Ainsi, un unique système d'équation semble gouverner tous les motifs de pelage qu'on retrouve dans la nature. Le même genre d'équation permet aussi d'expliquer les motifs des ailes de papillon, ainsi que certains motifs colorés des poissons exotiques. Mentionnons toutefois que les processus de diffusion chimique dont nous venons de parler (appelés mécanismes de réaction-diffusion) n'ont pas encore été directement observés sur la peau des animaux, bien que certaines évidences indirectes semblent confirmer leur présence. Les substances chimiques en question se trouveraient en effet dans l'épiderme ou juste en dessous, et il est très difficile de les détecter expérimentalement. Pour l'instant donc, ce modèle reste un modèle, bien que de plus en plus de preuves indirectes semblent le confirmer. De toute façon, qu'un même modèle réussisse à expliquer presque toute la diversité et la richesse des motifs des animaux est sûrement le signe qu'il contient une bonne part de vérité.

Le nombre de pétales des fleurs

Pourquoi le nombre de pétales des fleurs est-il souvent un des nombres suivants : 3, 5, 8, 13, 21, 34 ou 55 ? Par exemple, les lis ont 3 pétales, les boutons d'or en ont 5, les chicorées en ont 21, les marguerites ont souvent 34 ou 55 pétales, etc. Par ailleurs, lorsqu'on observe le coeur des tournesols on remarque deux séries de courbes, une enroulée dans un sens et une dans l'autre; le nombre de spirales n'étant pas le même dans chaque sens. Pourquoi le nombre de spirales est-il en général soit 21 et 34, soit 34 et 55, soit 55 et 89, ou soit 89 et 144 ? Même chose pour les pommes de pin : pourquoi ont-elles 8 spirales d'un côté et 13 de l'autre ? Et finalement, pourquoi le nombre de diagonales d'un ananas est-il aussi 8 dans une direction et 13 dans l'autre ?

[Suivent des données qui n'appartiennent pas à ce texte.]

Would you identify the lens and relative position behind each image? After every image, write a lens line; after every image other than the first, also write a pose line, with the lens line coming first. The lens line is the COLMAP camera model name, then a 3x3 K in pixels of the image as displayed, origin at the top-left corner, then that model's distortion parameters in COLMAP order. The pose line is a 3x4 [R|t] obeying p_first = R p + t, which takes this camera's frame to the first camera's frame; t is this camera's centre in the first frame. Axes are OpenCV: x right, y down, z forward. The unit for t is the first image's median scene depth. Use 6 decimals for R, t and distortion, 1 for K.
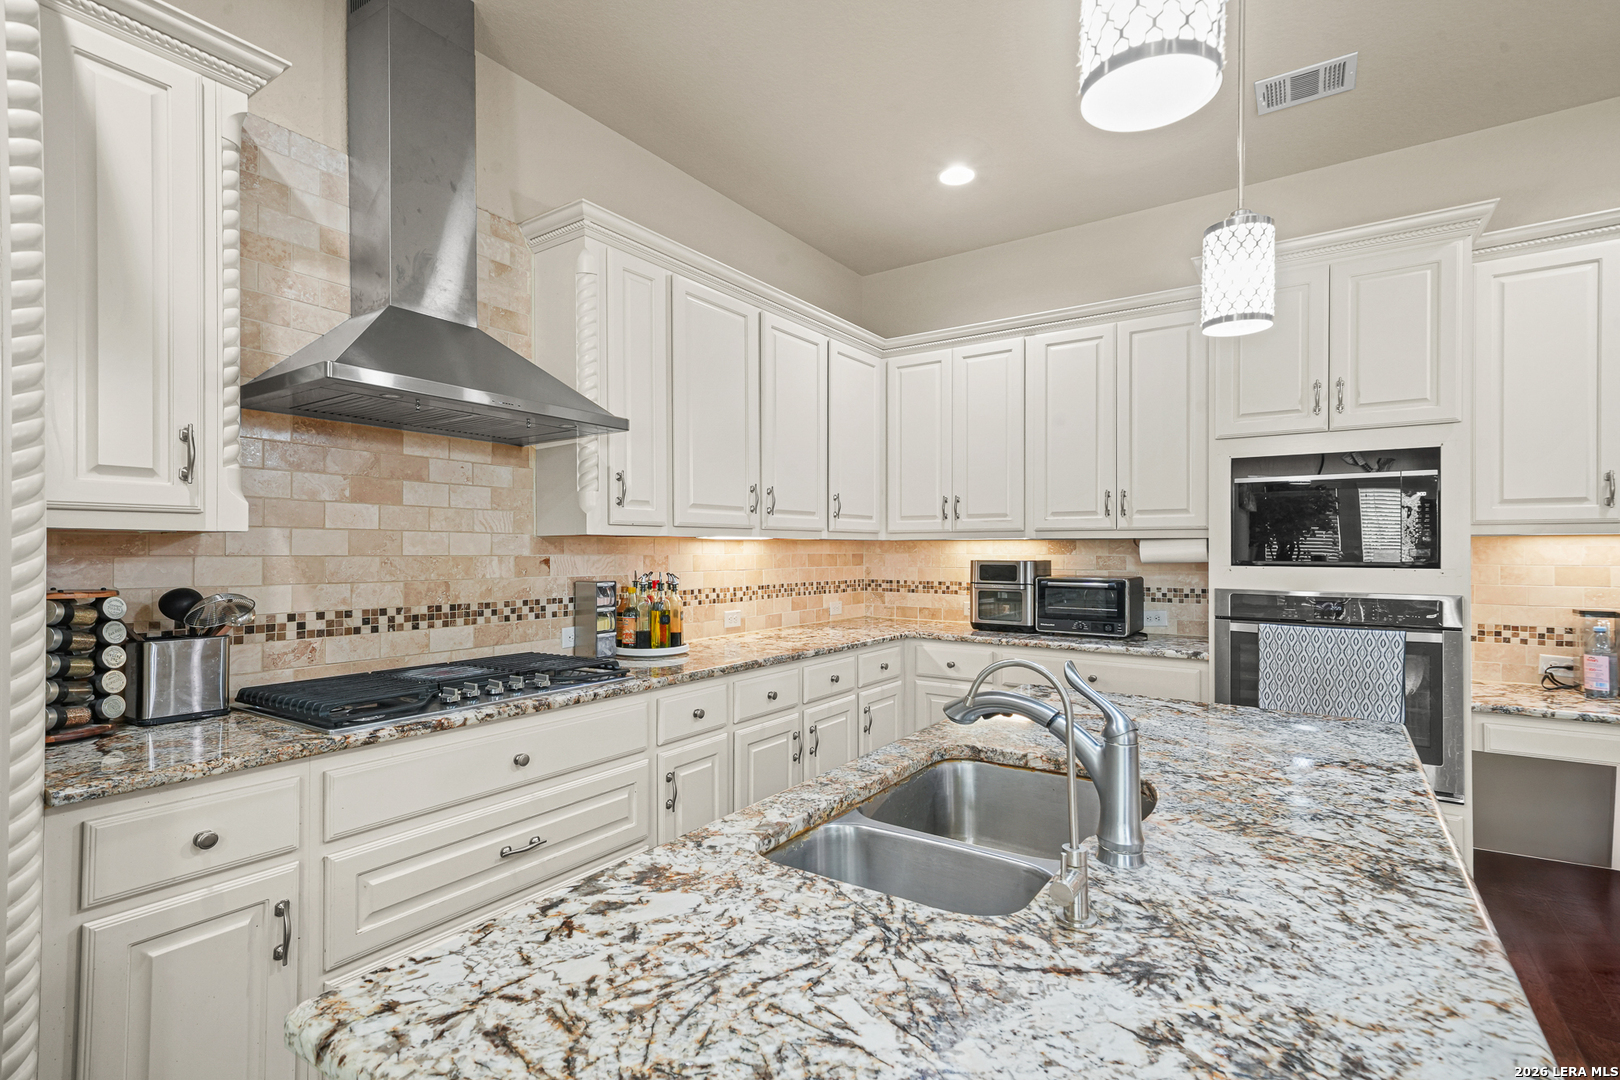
lens RADIAL K [[737.0, 0, 810.3], [0, 737.0, 543.2], [0, 0, 1]] dist [-0.002951, -0.000011]
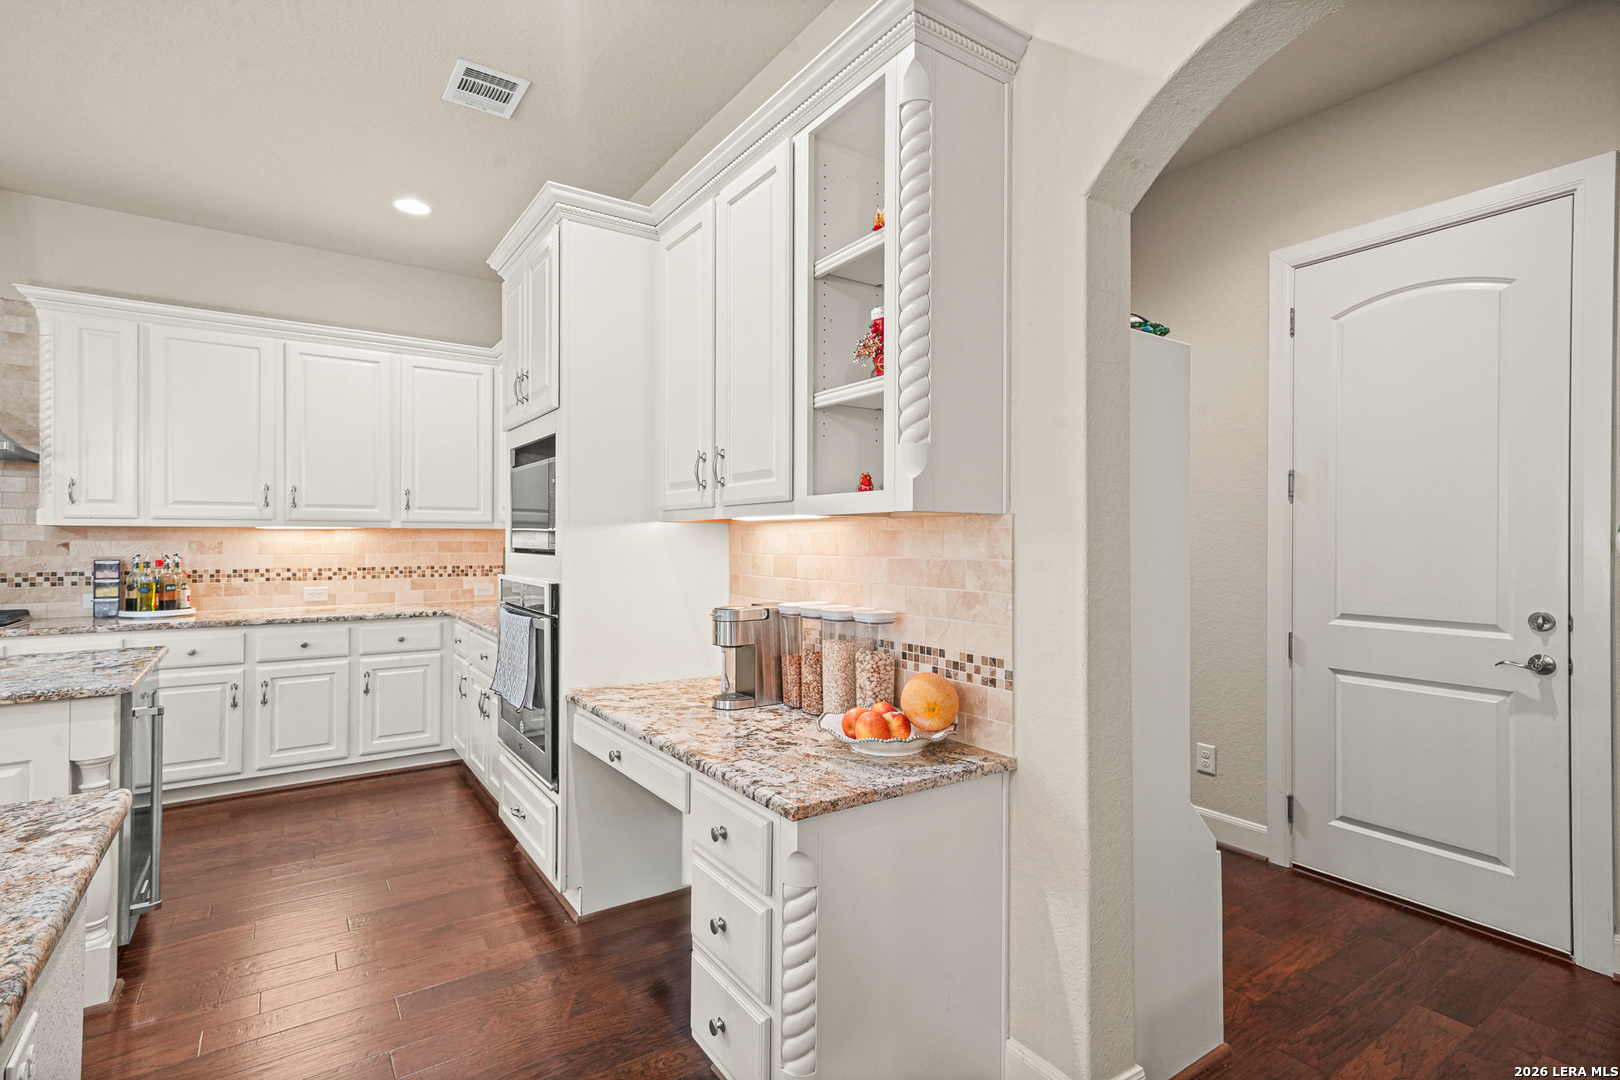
lens RADIAL K [[737.0, 0, 807.6], [0, 737.0, 534.1], [0, 0, 1]] dist [-0.002951, -0.000011]
pose [[0.945582, -0.000342, -0.325385, 1.323616], [0.000576, 1.000000, 0.000623, 0.004310], [0.325385, -0.000777, 0.945581, 0.147129]]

Ces nombres sont-ils le fruit du hasard ? Non ! Ils font tous partie de la suite de Fibonacci : 1, 2, 3, 5, 8, 13, 21, 34, 55, 89, 144, etc., où chaque nombre s'obtient à partir de la somme des deux précédents. Depuis longtemps on avait remarqué que ces nombres étaient importants dans la nature, mais c'est seulement depuis peu qu'on comprend pourquoi. C'est une question d'efficacité dans le processus de croissance des plantes. L'explication est néanmoins un peu compliquée et on ne la présentera pas ici. Contentons-nous de mentionner qu'elle est reliée à un autre nombre fameux, le nombre d'or, lui-même intimement lié à la forme spirale de certains coquillages. Mentionnons aussi que, dans le cas du tournesol, de l'ananas et de la pomme de pin, la correspondance avec les nombres de Fibonacci est très exacte, tandis que dans le cas du nombre de pétales des fleurs, elle est plutôt vérifiée en moyenne; et dans certains cas le nombre est doublé, car les pétales sont disposés sur deux rangées.

L'ADN n'est donc pas tout ! Contrairement à ce qu'on a longtemps pensé, beaucoup de caractéristiques du monde vivant ne sont pas codées dans les gènes, mais résultent de processus mathématiques à l'ouvre durant la phase de croissance des organismes. Bref, les mathématiques sont partout autour de nous.